DOCUMENT EXTRACT:
The White House hit back at "fabricated stories" as the long-awaited book piled fresh pressure on a president besieged by multiple investigations and a looming election that could damage his Republican Party.

Trump claimed that the quotes in Woodward's book were "made up frauds, a con on the public. Likewise other stories and quotes."

"Woodward is a Dem operative? Notice timing?" he added, after tweeting earlier statements by Defence Secretary James Mattis, White House Chief of Staff John Kelly and spokeswoman Sarah Sanders refuting the quoted statements as false.

Mattis and former economic adviser Gary Cohn are cited among the aides actively circumventing Trump's orders and even stealing documents off his desk.

Woodward recounts that Mattis -- having had to explain to the president that the US must keep forces in South Korea "to prevent World War III" -- told colleagues that Trump had the understanding of "a fifth- or sixth-grader," a 10- or 11-year-old child.

After the April 2017 chemical attack blamed on Bashar al-Assad, Woodward claims Trump called the Pentagon chief to press for the Syrian leader's assassination.

"Let's f#*king kill him! Let's go in. Let's kill the f#*king lot of them," Trump reportedly told him. Mattis agreed to take action -- but after hanging up ordered "more measured" steps against Syria, a punitive air strike.

Mattis was among several high-profile figures quoted by Woodward who issued swift denials.

"The contemptuous words about the President attributed to me in Woodward's book were never uttered by me or in my presence," Mattis said in a statement, charging that the journalist's "anonymous sources do not lend credibility."

While he does not name his sources, Woodward says he spoke with many people currently or formerly working for Trump as he researched the book, discussing not just the president's personality but also major policy debates regarding North Korea and Afghanistan.

WORK INSTRUCTION A:
From the article on Woodward's book, return the passage from "Woodward recounts that" to "punitive air strike.".
WORK INSTRUCTION B:
Translate this sentence from the article on Woodward's book into Spanish: "Mattis was among several high-profile figures quoted by Woodward who issued swift denials."
WORK INSTRUCTION C:
Extend the article on Woodward's book past its final sentence.
The listing has no connection to the article on Woodward's book.

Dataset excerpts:

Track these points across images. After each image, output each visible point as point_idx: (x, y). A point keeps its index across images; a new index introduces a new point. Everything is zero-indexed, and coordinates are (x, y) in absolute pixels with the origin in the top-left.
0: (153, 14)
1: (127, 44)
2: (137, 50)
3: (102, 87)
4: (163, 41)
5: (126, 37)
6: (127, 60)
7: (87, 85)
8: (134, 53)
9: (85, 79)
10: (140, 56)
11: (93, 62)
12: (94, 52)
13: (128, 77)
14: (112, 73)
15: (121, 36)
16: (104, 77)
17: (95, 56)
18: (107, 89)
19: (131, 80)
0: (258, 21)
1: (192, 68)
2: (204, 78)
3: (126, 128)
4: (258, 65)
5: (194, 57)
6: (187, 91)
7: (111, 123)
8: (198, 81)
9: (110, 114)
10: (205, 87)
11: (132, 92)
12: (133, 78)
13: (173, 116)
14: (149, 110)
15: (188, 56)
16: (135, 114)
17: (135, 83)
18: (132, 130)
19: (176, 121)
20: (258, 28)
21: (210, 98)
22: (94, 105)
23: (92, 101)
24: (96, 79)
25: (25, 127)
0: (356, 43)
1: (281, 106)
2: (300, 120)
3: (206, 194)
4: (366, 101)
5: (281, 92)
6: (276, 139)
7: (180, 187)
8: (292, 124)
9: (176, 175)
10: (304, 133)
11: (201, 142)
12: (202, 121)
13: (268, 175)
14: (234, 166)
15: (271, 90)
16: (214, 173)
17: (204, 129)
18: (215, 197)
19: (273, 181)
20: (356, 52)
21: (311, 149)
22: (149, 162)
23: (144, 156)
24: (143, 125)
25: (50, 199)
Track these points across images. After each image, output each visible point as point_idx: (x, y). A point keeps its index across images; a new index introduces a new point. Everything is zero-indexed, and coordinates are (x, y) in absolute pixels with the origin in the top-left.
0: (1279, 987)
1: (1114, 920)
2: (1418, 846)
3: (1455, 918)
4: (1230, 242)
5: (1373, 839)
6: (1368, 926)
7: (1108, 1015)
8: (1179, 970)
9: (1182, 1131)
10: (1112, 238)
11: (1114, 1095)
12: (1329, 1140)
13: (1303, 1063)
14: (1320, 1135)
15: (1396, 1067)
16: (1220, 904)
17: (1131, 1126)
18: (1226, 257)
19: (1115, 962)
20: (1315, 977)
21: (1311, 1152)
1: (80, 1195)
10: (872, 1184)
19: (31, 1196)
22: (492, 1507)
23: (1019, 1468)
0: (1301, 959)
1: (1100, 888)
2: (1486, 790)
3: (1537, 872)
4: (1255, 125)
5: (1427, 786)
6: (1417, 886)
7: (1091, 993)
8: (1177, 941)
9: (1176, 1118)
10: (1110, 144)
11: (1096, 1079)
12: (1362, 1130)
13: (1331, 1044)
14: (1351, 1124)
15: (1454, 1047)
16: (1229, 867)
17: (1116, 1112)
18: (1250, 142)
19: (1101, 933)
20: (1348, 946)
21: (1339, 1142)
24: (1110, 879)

RESPONSE AREA A:
Woodward recounts that Mattis -- having had to explain to the president that the US must keep forces in South Korea "to prevent World War III" -- told colleagues that Trump had the understanding of "a fifth- or sixth-grader," a 10- or 11-year-old child.

After the April 2017 chemical attack blamed on Bashar al-Assad, Woodward claims Trump called the Pentagon chief to press for the Syrian leader's assassination.

"Let's f#*king kill him! Let's go in. Let's kill the f#*king lot of them," Trump reportedly told him. Mattis agreed to take action -- but after hanging up ordered "more measured" steps against Syria, a punitive air strike.

RESPONSE AREA B:
Mattis estuvo entre varias figuras de alto perfil citadas por Woodward que emitieron rápidos desmentidos.

RESPONSE AREA C:
Woodward describes Trump regularly insulting key members of his own team, branding Attorney General Jeff Sessions "mentally retarded" and a "dumb Southerner," and saying former chief of staff Reince Priebus is "like a little rat."

Trump is quoted as telling his hand-picked 80-year-old secretary of commerce, Wilbur Ross, "I don't trust you... You're past your prime."

The aides and cabinet members respond, privately, with equal disdain.

According to Woodward, Kelly told colleagues Trump is "unhinged" and "an idiot." "It's pointless to try to convince him of anything. He's gone off the rails. We're in Crazytown," Kelly is quoted as saying.

Former Trump lawyer John Dowd called Trump "a f#*king liar," the book says.

Both Kelly and Dowd denied the quotes attributed to them -- although Woodward is not the first to cite them making brutal comments about the president.

Since the Watergate expose appeared in The Washington Post in the early 1970s, Woodward has published powerful, insightful and often embarrassing books on eight US leaders, including George W Bush and Barack Obama, based on extensive access to many White House insiders.

Woodward is one of the most respected living US journalists, and an authority on modern US presidents who drew praise from Trump himself in 2013 for his work on Obama. Fear is flecked with accounts of White House officials working to prevent Trump's anger and paranoia from being translated into policy.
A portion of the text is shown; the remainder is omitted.